Strada statale 44 bis Passo del Rombo (SS 44 bis) is an Italian state highway 29.51 km long in Italy located in the region of Trentino-Alto Adige/Südtirol that connects Passiria with Austria.

It originates in San Leonardo in Passiria from Strada statale 44 del Passo di Giovo and ends at the Austria–Italy border, then continuing on the Austrian side with the Ötztalstraße. The road, detached from the SS 44 del Passo di Giovo, continues to climb the Passiria passing through Moso in Passiria and reaches the Austrian border after just under 30 km at the 2,474 m of Rombo Pass, while the other state road deviates to go up a lateral valley towards Monte Giovo Pass.

== History ==

The SS 44 bis originates from a military road that was built under Benito Mussolini from 1933 up to two kilometers from the pass, in order to be used for an offensive against Austria in the event of a war. Its construction was stopped after Mussolini and Hitler had concluded the Berlin-Rome axis.

Data records:
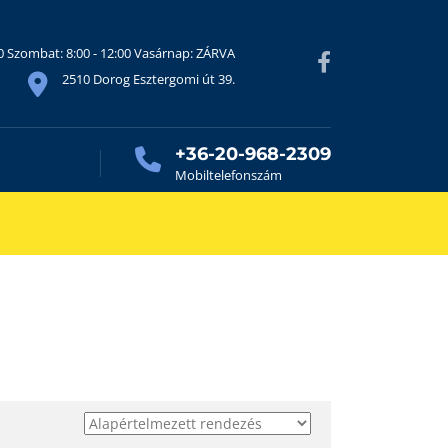
30 Szombat: 8:00 - 12:00 Vasárnap: ZÁRVA
2510 Dorog Esztergomi út 39.
+36-20-968-2309
Mobiltelefonszám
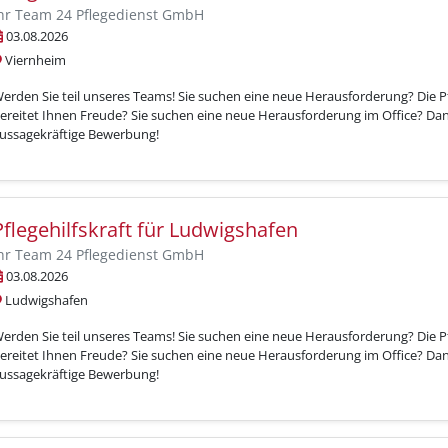
hr Team 24 Pflegedienst GmbH
03.08.2026
Viernheim
erden Sie teil unseres Teams! Sie suchen eine neue Herausforderung? Die 
ereitet Ihnen Freude? Sie suchen eine neue Herausforderung im Office? Dan
ussagekräftige Bewerbung!
Pflegehilfskraft für Ludwigshafen
hr Team 24 Pflegedienst GmbH
03.08.2026
Ludwigshafen
erden Sie teil unseres Teams! Sie suchen eine neue Herausforderung? Die 
ereitet Ihnen Freude? Sie suchen eine neue Herausforderung im Office? Dan
ussagekräftige Bewerbung!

Required tasks:
**a.** Answer these questions from the SS 44 bis text:
(i) How long is the highway?
(ii) At what elevation does the road reach Rombo Pass?
(iii) In what year did construction of the military road begin?
**b.** Pick up the SS 44 bis text after its last sentence and continue it.

Outputs for the tasks:
**a.**
(i) 29.51 km
(ii) 2,474 m
(iii) 1933

**b.**
The plan to build a road over the Timmelsjoch was taken up by Austria soon after the Second World War. It was significantly advanced by the then regional councilor and later governor Eduard Wallnöfer, himself a native of South Tyrol.
In 1959, the pass road was opened on the Austrian side. On September 15, 1968, the road connection, now designated as the public SS 44 bis, was officially opened on the Italian side.

== See also ==

- State highways (Italy)
- Roads in Italy
- Transport in Italy

===Other Italian roads===
- Autostrade of Italy
- Regional road (Italy)
- Provincial road (Italy)
- Municipal road (Italy)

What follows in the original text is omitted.